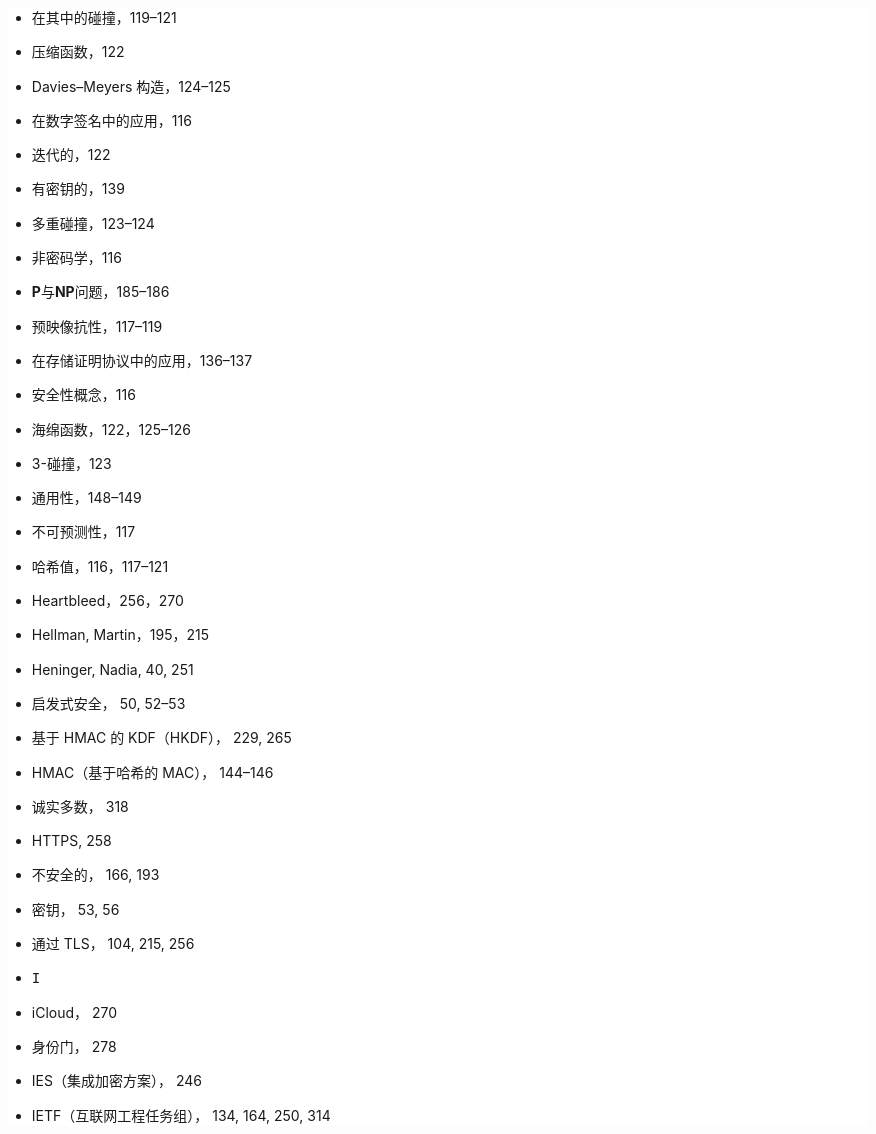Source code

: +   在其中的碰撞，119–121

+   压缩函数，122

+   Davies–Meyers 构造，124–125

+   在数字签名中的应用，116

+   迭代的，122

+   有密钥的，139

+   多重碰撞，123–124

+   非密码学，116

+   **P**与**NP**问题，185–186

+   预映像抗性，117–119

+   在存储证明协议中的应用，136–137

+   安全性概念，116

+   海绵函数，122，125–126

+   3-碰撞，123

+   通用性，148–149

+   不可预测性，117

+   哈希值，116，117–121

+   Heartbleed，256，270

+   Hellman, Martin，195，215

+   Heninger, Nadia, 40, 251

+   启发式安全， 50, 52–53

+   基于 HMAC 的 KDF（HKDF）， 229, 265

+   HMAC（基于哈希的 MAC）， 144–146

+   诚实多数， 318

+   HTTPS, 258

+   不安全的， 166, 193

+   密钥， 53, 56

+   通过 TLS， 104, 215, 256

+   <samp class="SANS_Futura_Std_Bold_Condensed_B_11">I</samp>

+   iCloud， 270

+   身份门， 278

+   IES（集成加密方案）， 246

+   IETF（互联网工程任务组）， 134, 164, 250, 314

==

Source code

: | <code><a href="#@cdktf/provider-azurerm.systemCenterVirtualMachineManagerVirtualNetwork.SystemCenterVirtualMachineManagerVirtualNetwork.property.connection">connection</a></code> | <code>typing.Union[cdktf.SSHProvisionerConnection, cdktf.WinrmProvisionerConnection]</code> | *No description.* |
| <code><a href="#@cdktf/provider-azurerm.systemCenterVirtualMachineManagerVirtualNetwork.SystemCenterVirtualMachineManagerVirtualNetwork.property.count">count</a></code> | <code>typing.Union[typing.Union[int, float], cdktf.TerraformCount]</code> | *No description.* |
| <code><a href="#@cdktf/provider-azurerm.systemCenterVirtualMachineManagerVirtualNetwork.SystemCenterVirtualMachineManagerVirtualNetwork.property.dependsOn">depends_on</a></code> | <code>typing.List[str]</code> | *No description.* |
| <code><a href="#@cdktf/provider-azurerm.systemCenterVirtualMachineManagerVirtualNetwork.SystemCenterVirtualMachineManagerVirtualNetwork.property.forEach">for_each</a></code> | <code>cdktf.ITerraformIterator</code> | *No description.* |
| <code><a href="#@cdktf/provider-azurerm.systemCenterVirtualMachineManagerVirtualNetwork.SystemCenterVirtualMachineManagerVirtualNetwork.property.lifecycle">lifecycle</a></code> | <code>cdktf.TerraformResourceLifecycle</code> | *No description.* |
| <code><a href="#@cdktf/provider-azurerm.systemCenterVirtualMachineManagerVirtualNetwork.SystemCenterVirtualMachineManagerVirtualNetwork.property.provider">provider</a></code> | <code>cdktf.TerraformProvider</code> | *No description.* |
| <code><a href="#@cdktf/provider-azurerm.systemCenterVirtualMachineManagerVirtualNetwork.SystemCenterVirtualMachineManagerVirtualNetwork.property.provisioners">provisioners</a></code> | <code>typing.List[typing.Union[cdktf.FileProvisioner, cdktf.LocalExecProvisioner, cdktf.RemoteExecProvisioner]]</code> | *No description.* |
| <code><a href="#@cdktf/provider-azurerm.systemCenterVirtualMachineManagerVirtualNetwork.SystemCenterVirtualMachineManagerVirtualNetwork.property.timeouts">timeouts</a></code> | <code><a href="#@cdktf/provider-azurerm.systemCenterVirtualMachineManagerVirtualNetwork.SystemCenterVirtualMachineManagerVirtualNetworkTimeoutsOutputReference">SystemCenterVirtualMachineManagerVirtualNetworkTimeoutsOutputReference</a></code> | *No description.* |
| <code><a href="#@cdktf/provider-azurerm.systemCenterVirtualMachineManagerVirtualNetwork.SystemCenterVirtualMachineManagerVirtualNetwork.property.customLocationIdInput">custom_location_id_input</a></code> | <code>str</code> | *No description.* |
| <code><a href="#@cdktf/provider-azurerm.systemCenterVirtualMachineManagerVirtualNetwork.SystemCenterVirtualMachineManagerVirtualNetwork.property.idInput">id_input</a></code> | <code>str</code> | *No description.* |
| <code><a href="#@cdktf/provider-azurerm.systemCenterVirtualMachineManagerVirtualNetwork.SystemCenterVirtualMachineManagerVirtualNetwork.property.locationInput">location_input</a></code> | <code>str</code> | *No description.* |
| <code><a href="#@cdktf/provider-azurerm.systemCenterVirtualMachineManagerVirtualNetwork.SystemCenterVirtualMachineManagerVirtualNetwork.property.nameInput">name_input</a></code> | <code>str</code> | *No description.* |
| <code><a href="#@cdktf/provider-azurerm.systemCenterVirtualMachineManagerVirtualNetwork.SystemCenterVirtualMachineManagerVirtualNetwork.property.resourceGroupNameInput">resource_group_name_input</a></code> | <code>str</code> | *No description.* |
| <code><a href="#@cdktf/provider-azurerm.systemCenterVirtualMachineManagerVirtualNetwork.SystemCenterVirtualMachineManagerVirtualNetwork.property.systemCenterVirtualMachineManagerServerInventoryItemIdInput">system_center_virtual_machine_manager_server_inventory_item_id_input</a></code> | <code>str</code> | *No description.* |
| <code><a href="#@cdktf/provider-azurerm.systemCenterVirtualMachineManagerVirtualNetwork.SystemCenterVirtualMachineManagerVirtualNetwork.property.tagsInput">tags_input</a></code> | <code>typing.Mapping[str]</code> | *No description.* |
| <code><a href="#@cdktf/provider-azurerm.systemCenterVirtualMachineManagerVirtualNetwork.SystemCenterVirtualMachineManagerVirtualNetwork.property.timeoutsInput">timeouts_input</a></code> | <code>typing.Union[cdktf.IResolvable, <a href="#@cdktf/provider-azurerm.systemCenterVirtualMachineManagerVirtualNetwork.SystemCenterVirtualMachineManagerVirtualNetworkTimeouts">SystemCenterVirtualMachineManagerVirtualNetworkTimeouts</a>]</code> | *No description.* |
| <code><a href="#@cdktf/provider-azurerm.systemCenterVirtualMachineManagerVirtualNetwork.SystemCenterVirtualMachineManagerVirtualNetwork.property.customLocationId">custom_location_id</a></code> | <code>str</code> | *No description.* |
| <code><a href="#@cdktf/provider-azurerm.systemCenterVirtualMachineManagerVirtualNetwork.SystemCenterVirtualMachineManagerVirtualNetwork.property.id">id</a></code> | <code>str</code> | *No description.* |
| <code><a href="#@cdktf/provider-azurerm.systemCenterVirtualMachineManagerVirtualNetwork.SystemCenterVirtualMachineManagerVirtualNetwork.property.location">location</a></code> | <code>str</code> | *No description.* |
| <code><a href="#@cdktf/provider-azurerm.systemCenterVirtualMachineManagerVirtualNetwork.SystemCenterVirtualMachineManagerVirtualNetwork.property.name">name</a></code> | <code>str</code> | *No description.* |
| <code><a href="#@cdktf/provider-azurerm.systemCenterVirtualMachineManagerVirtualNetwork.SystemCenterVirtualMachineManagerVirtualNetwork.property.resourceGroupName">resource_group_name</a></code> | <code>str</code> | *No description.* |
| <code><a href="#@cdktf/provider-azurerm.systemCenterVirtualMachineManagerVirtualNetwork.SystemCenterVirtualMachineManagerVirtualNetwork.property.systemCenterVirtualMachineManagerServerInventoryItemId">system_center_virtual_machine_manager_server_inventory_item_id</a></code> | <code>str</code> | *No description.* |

Problem details. Give only the count of lines in the listing that contain the string "HMAC".

Task answer. 2